(Provided data Opens)

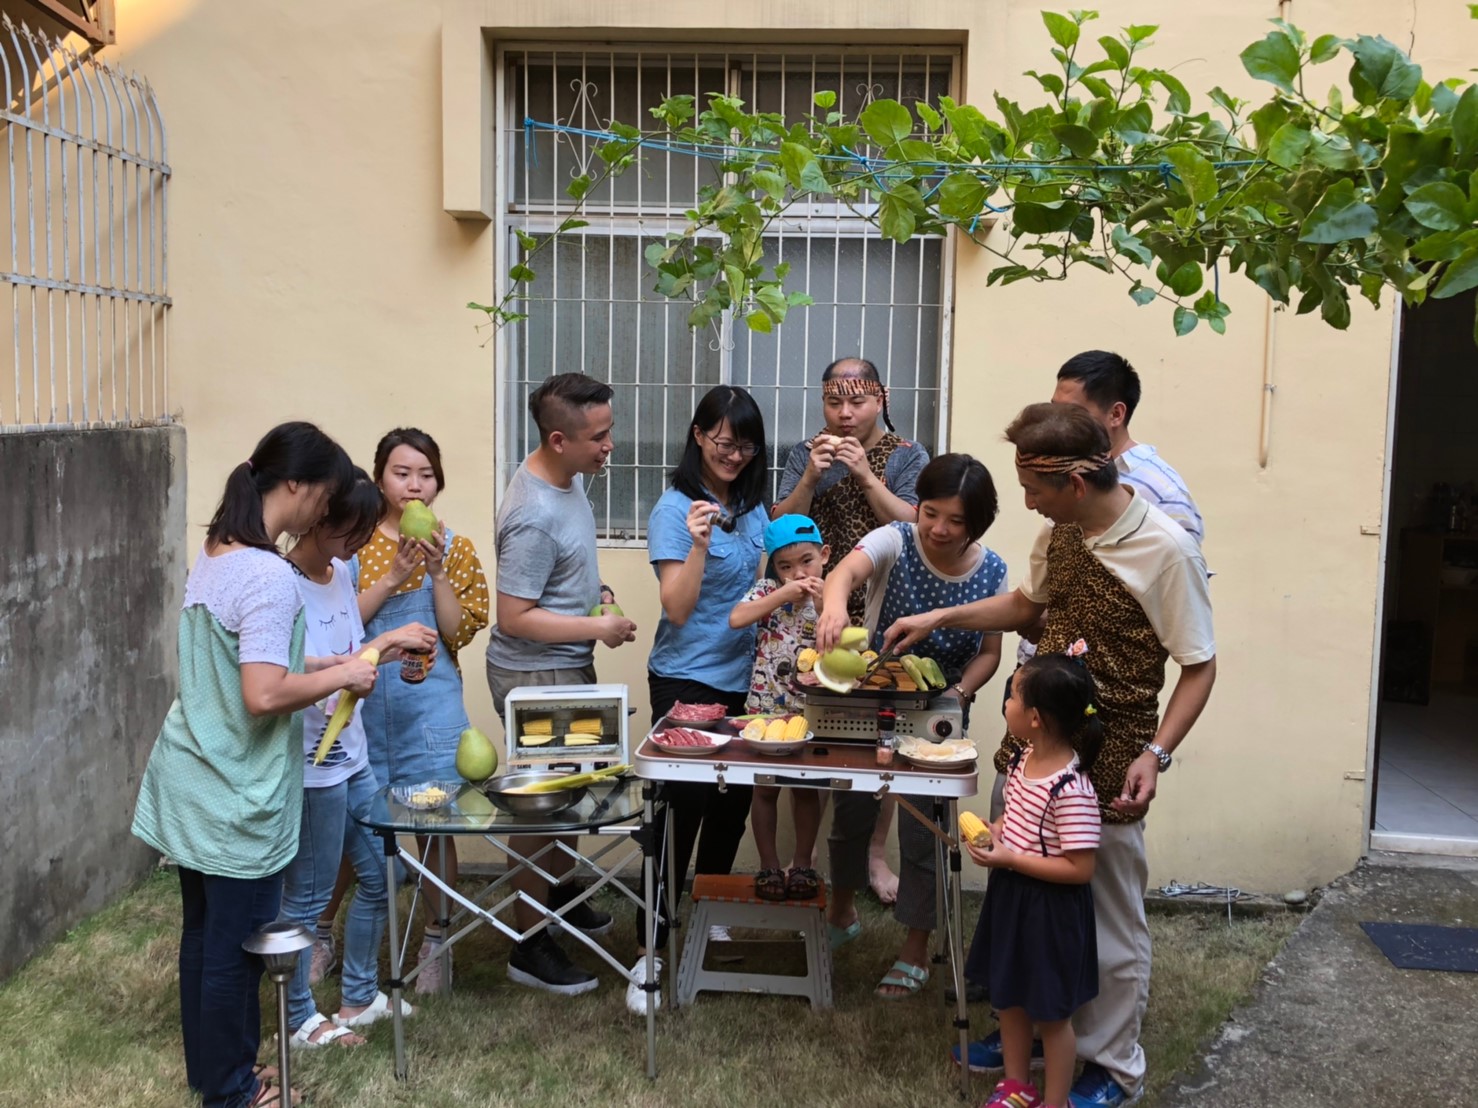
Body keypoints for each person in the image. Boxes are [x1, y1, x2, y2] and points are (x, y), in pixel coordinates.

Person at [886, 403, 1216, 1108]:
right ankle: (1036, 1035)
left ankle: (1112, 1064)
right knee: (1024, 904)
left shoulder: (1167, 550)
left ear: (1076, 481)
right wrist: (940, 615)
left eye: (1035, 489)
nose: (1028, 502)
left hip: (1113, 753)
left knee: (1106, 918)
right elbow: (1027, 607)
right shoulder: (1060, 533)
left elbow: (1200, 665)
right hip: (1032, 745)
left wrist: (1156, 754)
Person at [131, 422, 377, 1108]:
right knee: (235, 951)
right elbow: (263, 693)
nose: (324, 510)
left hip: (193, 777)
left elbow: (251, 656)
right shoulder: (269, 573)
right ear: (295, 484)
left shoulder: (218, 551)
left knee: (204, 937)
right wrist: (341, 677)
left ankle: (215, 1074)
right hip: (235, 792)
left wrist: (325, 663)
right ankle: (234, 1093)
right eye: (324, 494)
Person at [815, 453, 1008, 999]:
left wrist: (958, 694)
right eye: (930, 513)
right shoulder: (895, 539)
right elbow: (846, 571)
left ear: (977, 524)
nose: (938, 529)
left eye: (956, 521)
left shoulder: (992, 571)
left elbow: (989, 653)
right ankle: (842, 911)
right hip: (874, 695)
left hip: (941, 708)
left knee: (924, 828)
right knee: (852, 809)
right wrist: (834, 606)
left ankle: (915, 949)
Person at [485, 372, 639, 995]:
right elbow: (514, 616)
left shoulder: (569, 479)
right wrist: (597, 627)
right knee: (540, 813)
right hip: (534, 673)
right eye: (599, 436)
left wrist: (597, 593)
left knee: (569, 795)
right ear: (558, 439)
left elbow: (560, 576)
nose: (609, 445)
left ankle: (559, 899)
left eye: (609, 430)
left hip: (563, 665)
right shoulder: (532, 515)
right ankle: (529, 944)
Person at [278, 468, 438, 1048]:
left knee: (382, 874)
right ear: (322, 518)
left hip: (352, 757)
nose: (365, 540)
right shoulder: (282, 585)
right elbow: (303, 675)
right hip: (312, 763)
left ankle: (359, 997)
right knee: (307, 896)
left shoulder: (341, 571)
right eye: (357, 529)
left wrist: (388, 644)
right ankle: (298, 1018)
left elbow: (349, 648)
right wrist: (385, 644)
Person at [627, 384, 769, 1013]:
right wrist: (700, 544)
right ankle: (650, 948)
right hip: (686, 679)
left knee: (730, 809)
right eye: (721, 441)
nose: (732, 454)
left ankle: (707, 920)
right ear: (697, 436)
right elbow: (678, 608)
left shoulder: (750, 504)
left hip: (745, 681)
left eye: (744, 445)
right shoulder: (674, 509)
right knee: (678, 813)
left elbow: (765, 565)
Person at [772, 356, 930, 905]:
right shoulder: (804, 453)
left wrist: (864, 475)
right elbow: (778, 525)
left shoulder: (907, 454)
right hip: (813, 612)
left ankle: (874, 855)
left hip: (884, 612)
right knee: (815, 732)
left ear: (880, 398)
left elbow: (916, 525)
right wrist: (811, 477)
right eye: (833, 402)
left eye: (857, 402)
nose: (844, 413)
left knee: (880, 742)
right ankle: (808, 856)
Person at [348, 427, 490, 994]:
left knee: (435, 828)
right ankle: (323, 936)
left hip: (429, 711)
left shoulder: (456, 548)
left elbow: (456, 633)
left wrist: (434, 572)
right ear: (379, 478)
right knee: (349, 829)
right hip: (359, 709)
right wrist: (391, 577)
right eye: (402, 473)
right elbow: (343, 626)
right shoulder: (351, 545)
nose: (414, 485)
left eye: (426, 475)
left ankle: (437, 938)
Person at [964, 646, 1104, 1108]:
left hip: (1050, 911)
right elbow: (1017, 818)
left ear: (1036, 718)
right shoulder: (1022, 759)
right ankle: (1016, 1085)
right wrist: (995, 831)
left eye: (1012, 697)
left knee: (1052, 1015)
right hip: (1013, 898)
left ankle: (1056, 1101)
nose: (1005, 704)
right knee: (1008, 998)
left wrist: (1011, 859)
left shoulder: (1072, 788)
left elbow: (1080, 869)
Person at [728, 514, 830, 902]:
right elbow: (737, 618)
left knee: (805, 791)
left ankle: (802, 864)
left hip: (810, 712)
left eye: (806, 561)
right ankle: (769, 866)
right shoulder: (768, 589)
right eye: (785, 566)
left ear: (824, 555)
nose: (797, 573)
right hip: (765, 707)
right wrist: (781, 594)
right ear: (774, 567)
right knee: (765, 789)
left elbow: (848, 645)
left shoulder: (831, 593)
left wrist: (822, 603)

(Provided data Closes)

§ **Task to complete**
From the very first line of the listing above through the line that holds "left wrist: (1156, 754)", write out each line exactly as it stands, leaving pictures out.

§ **Answer for the task**
Body keypoints for each person in the image. Boxes are [x1, y1, x2, y2] and points are (x, y), in pixel coordinates.

Person at [886, 403, 1216, 1108]:
right ankle: (1036, 1035)
left ankle: (1112, 1064)
right knee: (1024, 904)
left shoulder: (1167, 550)
left ear: (1076, 481)
right wrist: (940, 615)
left eye: (1035, 489)
nose: (1028, 502)
left hip: (1113, 753)
left knee: (1106, 918)
right elbow: (1027, 607)
right shoulder: (1060, 533)
left elbow: (1200, 665)
right hip: (1032, 745)
left wrist: (1156, 754)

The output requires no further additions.